Dendé Oil

At the Center for Foods of the Americas at the CIA San Antonio, our job is to capture and document the culinary traditions and ingredients that define Latin America’s diverse foodways. Not surprisingly, going to the source is an essential part of this process. During a survey of Brazil’s regional cuisines in 2008, we went to Salvador, Bahia and drove north to the rural hamlet of Imbassaí. We wanted to see firsthand how dendé oil, one of the hallmarks of Afro-Brazilian cuisine, is made.

Dendé oil is actually more common in this corner of Brazil than its native Africa, where it is utilized as a condiment. Here, dendé oil makes its way into almost everything—from acarajé, which are hush-puppy-like fritters, to moquecas, simmering coconut seafood stews that are perfumed with the distinctive red palm oil. The importance given to this African ingredient is a likely consequence of Candomblé, a local religion fusing Catholic and West African rituals that has gods requiring consistent tributes of food to keep them happy and well-satisfied.
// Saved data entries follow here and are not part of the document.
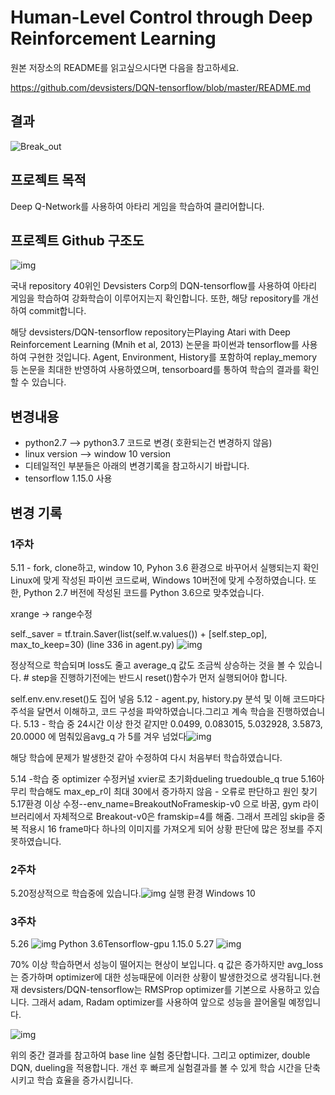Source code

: # Human-Level Control through Deep Reinforcement Learning

원본 저장소의 README를 읽고싶으시다면 다음을 참고하세요.

https://github.com/devsisters/DQN-tensorflow/blob/master/README.md

  

## 결과

![Break_out](https://user-images.githubusercontent.com/57663398/84415607-f6206980-ac4d-11ea-8577-1385f4919b83.gif) 



 

## 프로젝트 목적

Deep Q-Network를 사용하여 아타리 게임을 학습하여 클리어합니다.

  

  

## 프로젝트 Github 구조도

![img](https://lh5.googleusercontent.com/cAo4RbDPU6JbwPbB_BX-emKyNpS9MSN2VAMsFFbacyK8HebHZM8eD_ttXW9GK8lTujscg8_6n35rw1Mxew7p-p9y6sYDPRXe0fG3i3_TY8JXLfStnOeMNAFdmLHci-pDr5P9hIjM)

  국내 repository 40위인 Devsisters Corp의 DQN-tensorflow를 사용하여 아타리 게임을 학습하여 강화학습이 이루어지는지 확인합니다. 또한, 해당 repository를 개선하여 commit합니다.

  해당 devsisters/DQN-tensorflow repository는Playing Atari with Deep Reinforcement Learning (Mnih et al, 2013) 논문을 파이썬과 tensorflow를 사용하여 구현한 것입니다. Agent, Environment, History를 포함하여 replay_memory 등 논문을 최대한 반영하여 사용하였으며, tensorboard를 통하여 학습의 결과를 확인할 수 있습니다.

   

  

## 변경내용

* python2.7 --> python3.7 코드로 변경( 호환되는건 변경하지 않음)
* linux version --> window 10 version
* 디테일적인 부분들은 아래의 변경기록을 참고하시기 바랍니다.
* tensorflow 1.15.0 사용







##  변경 기록

### 1주차

5.11 - fork, clone하고, window 10, Pyhon 3.6 환경으로 바꾸어서 실행되는지 확인
Linux에 맞게 작성된 파이썬 코드로써, Windows 10버전에 맞게 수정하였습니다. 또한, Python 2.7 버전에 작성된 코드를 Python 3.6으로 맞추었습니다.

xrange -> range수정

self._saver = tf.train.Saver(list(self.w.values()) + [self.step_op], max_to_keep=30) (line 336 in agent.py)
![img](https://lh3.googleusercontent.com/EItnKIN4HmfC5-pEravydtSWgy2fU-J81XBave047psUa2R8qisVE4mQtOlAIjd43CJ0DDDYCbvlc1Fm74io5Mx1Qs0ATp1dr22bpk4rcHufFc9nIbSi3m3ldEXAu4IjkIVVIL8O)

정상적으로 학습되며 loss도 줄고 average_q 값도 조금씩 상승하는 것을 볼 수 있습니다.
\# step을 진행하기전에는 반드시 reset()함수가 먼저 실행되어야 합니다.

self.env.env.reset()도 집어 넣음
5.12 - agent.py, history.py 분석 및 이해
코드마다 주석을 달면서 이해하고, 코드 구성을 파악하였습니다.그리고 계속 학습을 진행하였습니다.
5.13 - 학습 중
24시간 이상 한것 같지만 0.0499, 0.083015, 5.032928, 3.5873, 20.0000 에 멈춰있음avg_q 가 5를 겨우 넘었다![img](https://lh6.googleusercontent.com/dHQ3lPEmMpIfk_OZiKxPajoB5IPuuN8PlxTGWtM2yySaYcqFiSCHnf6rwCXSOQhlJQd5kGb3CTlJCAN4xBjIsVsW9OhPWfd0rxYba3xFYyQbPu-gM8htWAbAePkA7JLy0z-r8byp)

해당 학습에 문제가 발생한것 같아 수정하여 다시 처음부터 학습하였습니다.

5.14 -학습 중
optimizer 수정커널 xvier로 초기화dueling truedouble_q true
5.16아무리 학습해도 max_ep_r이 최대 30에서 증가하지 않음 - 오류로 판단하고 원인 찾기
5.17환경 이상 수정--env_name=BreakoutNoFrameskip-v0 으로 바꿈, gym 라이브러리에서 자체적으로 Breakout-v0은 framskip=4를 해줌. 그래서 프레임 skip을 중복 적용시 16 frame마다 하나의 이미지를 가져오게 되어 상황 판단에 많은 정보를 주지 못하였습니다. 

### 2주차
5.20정상적으로 학습중에 있습니다.![img](https://lh3.googleusercontent.com/UJcMJlyEs1IXaR7jbW0vdlS1TH9hkVWZbG9ZxXy_4E2wswb8A4nu9lw5vXv-35_Z_InEDEdkQvImh5xLT_th39TTjOtKcaaJuMveVGW6KtHexJwDrR0IO8J2-054ArQ09DJjQlvt)
실행 환경
Windows 10

### 3주차

5.26
![img](https://lh4.googleusercontent.com/qm4IX9vhbwuT84e3mT0WboQOmg4zhViKdtqzX1RYyVD3KRXNQ_bbXaFL5Rnc-FPGX8SA0EvqfNV36bfEUwTWL0YD_nuEgEdTJozhj_xISUPEdxv1cxPYSo5mQ8-623N--0tmI0Vm)
Python 3.6Tensorflow-gpu 1.15.0
5.27
![img](https://lh3.googleusercontent.com/M48irYk-ejlHeY3CVmK5K-bYHHTrU_JqlSCdsc_SYWD2ctY4r8tmmpcvUToiU5I4Wt8RiAr1tugOkwRHNZ0xaUrsd55JrZXsXKOZN8UuNIXWyKOTLfr3xv5Wz6-Q4vq3foK9h3ei)

70% 이상 학습하면서 성능이 떨어지는 현상이 보입니다. q 값은 증가하지만 avg_loss는 증가하며 optimizer에 대한 성능때문에 이러한 상황이 발생한것으로 생각됩니다.현재 devsisters/DQN-tensorflow는 RMSProp optimizer를 기본으로 사용하고 있습니다. 그래서 adam, Radam optimizer를 사용하여 앞으로 성능을 끌어올릴 예정입니다.

![img](https://lh5.googleusercontent.com/adiJ4c1BIp082csdCHdxDwSLABJbaiV3wBOItAYRfy9uBKw-6Yew--saneOsFhR8FDka9sR6Q9fXVFuT0ClPuYFMyBCx8SStwcbi5LZF8TiNW8jNlMJi0jlpS1XyECCYZQAoBmR0)

위의 중간 결과를 참고하여 base line 실험 중단합니다. 그리고 optimizer, double DQN, dueling을 적용합니다. 개선 후 빠르게 실험결과를 볼 수 있게 학습 시간을 단축시키고 학습 효율을 증가시킵니다.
In today’s modern society, most people use commercially processed dendé oil, both inside and outside Brazil, but in rural Imbassaí, the locals still take pride in making this iconic ingredient “a mão”—by hand. We visited a local producer of dendé oil whom locals refer to simply as “Bigote,” or the mustache man. We followed Bigote to the fringes of the town, where the fruits from the dendé palm were ripe for harvest. Alternating between his ax and his machete, he cut away layers of spiny palm fronds covering the grape-like fruit perched near the crown. He hit the stem of the fruit pod and orange kernels showered the tropical forest floor.

Bigote said the black points on the ends of the kernels must be removed immediately, as they can ruin the oil during processing.

The first step in preparing the oil included cleaning and then boiling the dendé fruit for approximately 30 minutes, softening the meat for the next step. Pounding the boiled fruit in a wooden crate with a long weathered stick, he separated the fibrous pulp from the seeds, releasing the natural oils of the crimson red dendé fruit. The mashed contents of the crate were emptied into another container and mixed with fresh water. Bigote built a homemade colander by fastening a plastic mesh sack to a bucket with a rubber band. Using a small pitcher, he passed the mixture over the sieve and squeezed the fiber to extract all the moisture. Next, the mixture was brought to a boil over a wood-burning fire and cooked for 20 minutes. Bigote removed the oil from the fire and added cold water—an essential step for attaining the oil’s crimson color. Once the mixture cooled, water rose to the top and the oil was boiled again, turning thick and reddish-orange.